## DESCRIPTION OF THE TASK
Hunt through the lines below for the string "right" and copy each one that has it.

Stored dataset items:
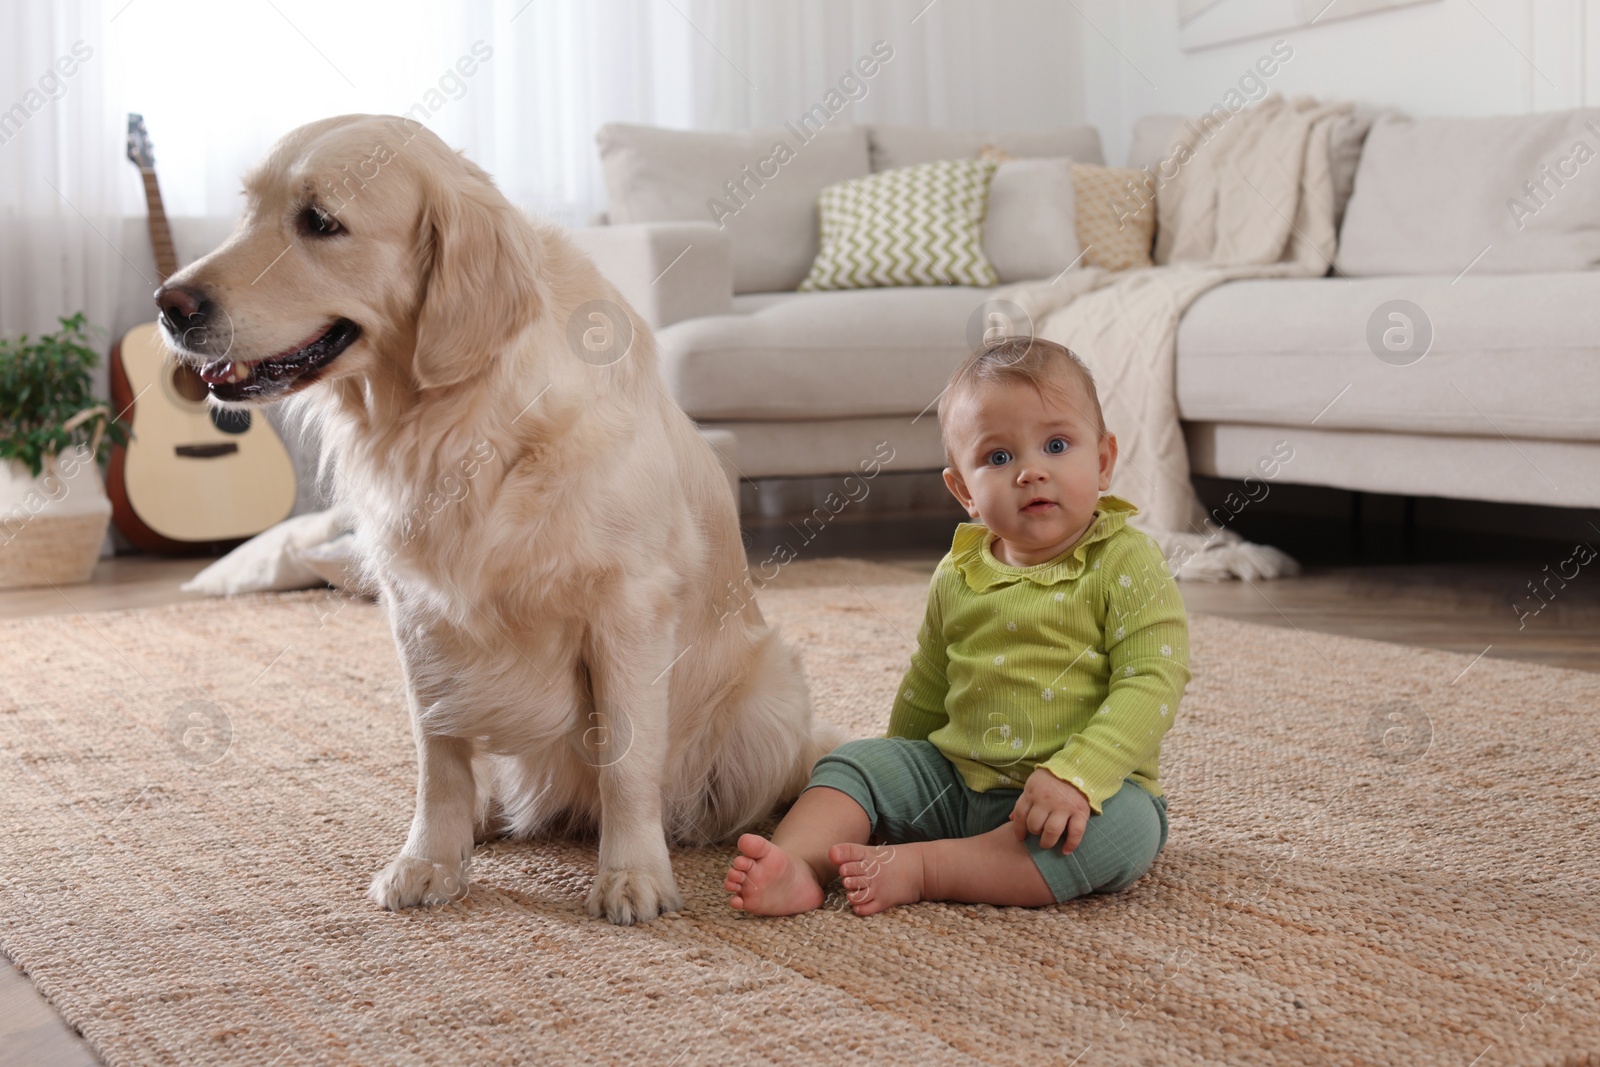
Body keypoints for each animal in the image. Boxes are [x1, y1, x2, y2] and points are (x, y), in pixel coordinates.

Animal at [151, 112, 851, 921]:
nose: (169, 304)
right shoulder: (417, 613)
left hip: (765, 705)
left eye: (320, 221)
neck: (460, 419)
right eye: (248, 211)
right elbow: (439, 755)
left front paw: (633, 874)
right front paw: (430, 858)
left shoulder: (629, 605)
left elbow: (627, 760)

## EXPECTED ANSWER
right shoulder: (417, 613)
right eye: (248, 211)
right elbow: (439, 755)
right front paw: (430, 858)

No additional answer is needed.